%%
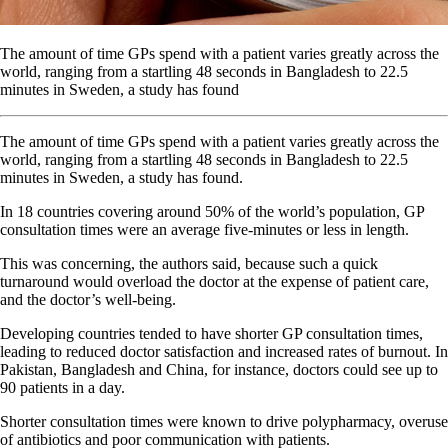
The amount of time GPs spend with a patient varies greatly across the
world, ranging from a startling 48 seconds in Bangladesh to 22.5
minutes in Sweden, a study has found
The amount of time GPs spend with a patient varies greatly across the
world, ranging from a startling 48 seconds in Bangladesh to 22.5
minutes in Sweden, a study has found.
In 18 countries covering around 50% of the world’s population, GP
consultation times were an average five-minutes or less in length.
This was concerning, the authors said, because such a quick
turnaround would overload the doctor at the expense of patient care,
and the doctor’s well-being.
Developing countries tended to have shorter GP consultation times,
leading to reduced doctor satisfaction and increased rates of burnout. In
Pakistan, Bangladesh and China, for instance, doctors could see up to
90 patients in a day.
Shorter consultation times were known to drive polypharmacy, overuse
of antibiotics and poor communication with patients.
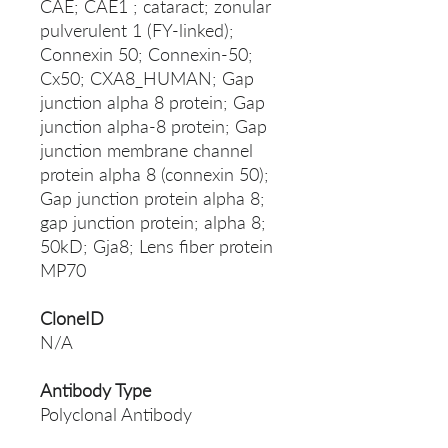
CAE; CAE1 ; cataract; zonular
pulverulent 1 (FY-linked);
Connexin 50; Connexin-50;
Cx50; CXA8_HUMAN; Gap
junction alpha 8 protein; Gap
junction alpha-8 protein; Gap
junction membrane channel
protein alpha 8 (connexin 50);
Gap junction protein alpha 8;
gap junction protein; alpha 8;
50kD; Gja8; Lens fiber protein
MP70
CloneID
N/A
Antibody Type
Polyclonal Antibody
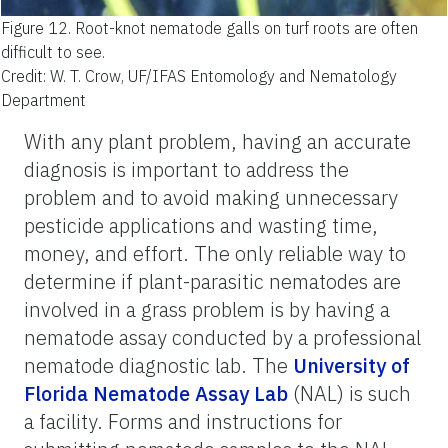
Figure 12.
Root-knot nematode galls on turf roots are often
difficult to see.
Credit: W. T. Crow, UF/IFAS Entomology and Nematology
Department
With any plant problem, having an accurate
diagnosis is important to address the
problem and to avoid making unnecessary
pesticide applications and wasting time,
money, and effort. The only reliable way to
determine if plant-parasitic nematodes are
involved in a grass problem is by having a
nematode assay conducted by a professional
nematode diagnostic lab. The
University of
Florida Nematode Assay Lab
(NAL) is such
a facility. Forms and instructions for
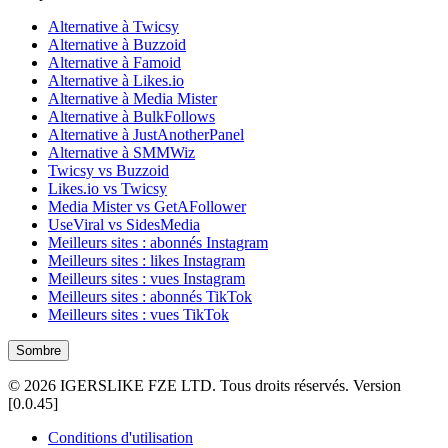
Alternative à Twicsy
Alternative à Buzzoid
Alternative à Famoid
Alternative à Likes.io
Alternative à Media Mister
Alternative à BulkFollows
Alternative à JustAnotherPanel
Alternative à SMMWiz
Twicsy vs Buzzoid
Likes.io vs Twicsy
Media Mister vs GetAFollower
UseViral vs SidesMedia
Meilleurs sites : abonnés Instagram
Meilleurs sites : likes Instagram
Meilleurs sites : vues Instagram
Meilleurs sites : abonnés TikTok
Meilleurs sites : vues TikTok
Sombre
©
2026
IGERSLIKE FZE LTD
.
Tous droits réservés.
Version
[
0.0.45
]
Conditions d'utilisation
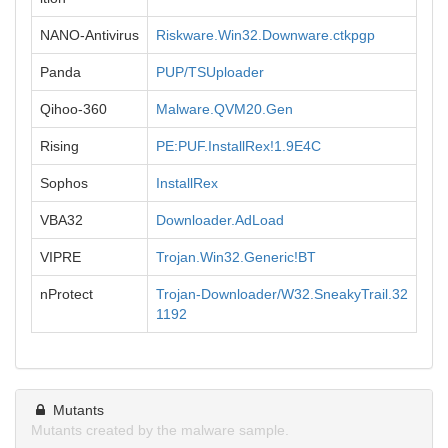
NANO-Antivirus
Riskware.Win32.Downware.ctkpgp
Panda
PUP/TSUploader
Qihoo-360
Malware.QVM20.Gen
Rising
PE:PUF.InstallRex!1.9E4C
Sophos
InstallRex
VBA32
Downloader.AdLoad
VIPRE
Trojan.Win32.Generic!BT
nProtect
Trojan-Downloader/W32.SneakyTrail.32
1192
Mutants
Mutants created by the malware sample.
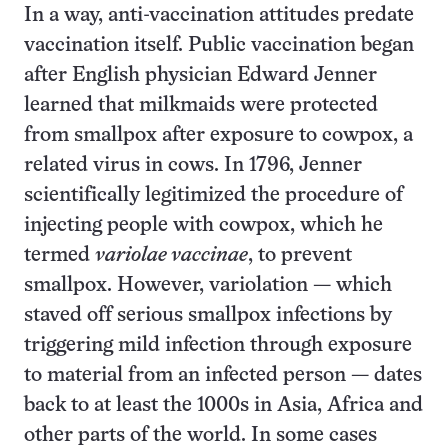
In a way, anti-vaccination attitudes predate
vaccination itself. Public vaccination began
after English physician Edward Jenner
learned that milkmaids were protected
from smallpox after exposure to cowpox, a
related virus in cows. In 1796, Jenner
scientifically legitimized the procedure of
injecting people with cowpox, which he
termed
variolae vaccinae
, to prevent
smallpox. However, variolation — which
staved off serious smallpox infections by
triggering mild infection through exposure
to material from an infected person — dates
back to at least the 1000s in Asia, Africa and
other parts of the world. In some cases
%%
What to produce: Start at the first line and set down all of the data exactly, passing over the pictures.

Task response:
The amount of time GPs spend with a patient varies greatly across the
world, ranging from a startling 48 seconds in Bangladesh to 22.5
minutes in Sweden, a study has found
The amount of time GPs spend with a patient varies greatly across the
world, ranging from a startling 48 seconds in Bangladesh to 22.5
minutes in Sweden, a study has found.
In 18 countries covering around 50% of the world’s population, GP
consultation times were an average five-minutes or less in length.
This was concerning, the authors said, because such a quick
turnaround would overload the doctor at the expense of patient care,
and the doctor’s well-being.
Developing countries tended to have shorter GP consultation times,
leading to reduced doctor satisfaction and increased rates of burnout. In
Pakistan, Bangladesh and China, for instance, doctors could see up to
90 patients in a day.
Shorter consultation times were known to drive polypharmacy, overuse
of antibiotics and poor communication with patients.
CAE; CAE1 ; cataract; zonular
pulverulent 1 (FY-linked);
Connexin 50; Connexin-50;
Cx50; CXA8_HUMAN; Gap
junction alpha 8 protein; Gap
junction alpha-8 protein; Gap
junction membrane channel
protein alpha 8 (connexin 50);
Gap junction protein alpha 8;
gap junction protein; alpha 8;
50kD; Gja8; Lens fiber protein
MP70
CloneID
N/A
Antibody Type
Polyclonal Antibody
Figure 12.
Root-knot nematode galls on turf roots are often
difficult to see.
Credit: W. T. Crow, UF/IFAS Entomology and Nematology
Department
With any plant problem, having an accurate
diagnosis is important to address the
problem and to avoid making unnecessary
pesticide applications and wasting time,
money, and effort. The only reliable way to
determine if plant-parasitic nematodes are
involved in a grass problem is by having a
nematode assay conducted by a professional
nematode diagnostic lab. The
University of
Florida Nematode Assay Lab
(NAL) is such
a facility. Forms and instructions for
Alternative à Twicsy
Alternative à Buzzoid
Alternative à Famoid
Alternative à Likes.io
Alternative à Media Mister
Alternative à BulkFollows
Alternative à JustAnotherPanel
Alternative à SMMWiz
Twicsy vs Buzzoid
Likes.io vs Twicsy
Media Mister vs GetAFollower
UseViral vs SidesMedia
Meilleurs sites : abonnés Instagram
Meilleurs sites : likes Instagram
Meilleurs sites : vues Instagram
Meilleurs sites : abonnés TikTok
Meilleurs sites : vues TikTok
Sombre
©
2026
IGERSLIKE FZE LTD
.
Tous droits réservés.
Version
[
0.0.45
]
Conditions d'utilisation
NANO-Antivirus
Riskware.Win32.Downware.ctkpgp
Panda
PUP/TSUploader
Qihoo-360
Malware.QVM20.Gen
Rising
PE:PUF.InstallRex!1.9E4C
Sophos
InstallRex
VBA32
Downloader.AdLoad
VIPRE
Trojan.Win32.Generic!BT
nProtect
Trojan-Downloader/W32.SneakyTrail.32
1192
Mutants
Mutants created by the malware sample.
In a way, anti-vaccination attitudes predate
vaccination itself. Public vaccination began
after English physician Edward Jenner
learned that milkmaids were protected
from smallpox after exposure to cowpox, a
related virus in cows. In 1796, Jenner
scientifically legitimized the procedure of
injecting people with cowpox, which he
termed
variolae vaccinae
, to prevent
smallpox. However, variolation — which
staved off serious smallpox infections by
triggering mild infection through exposure
to material from an infected person — dates
back to at least the 1000s in Asia, Africa and
other parts of the world. In some cases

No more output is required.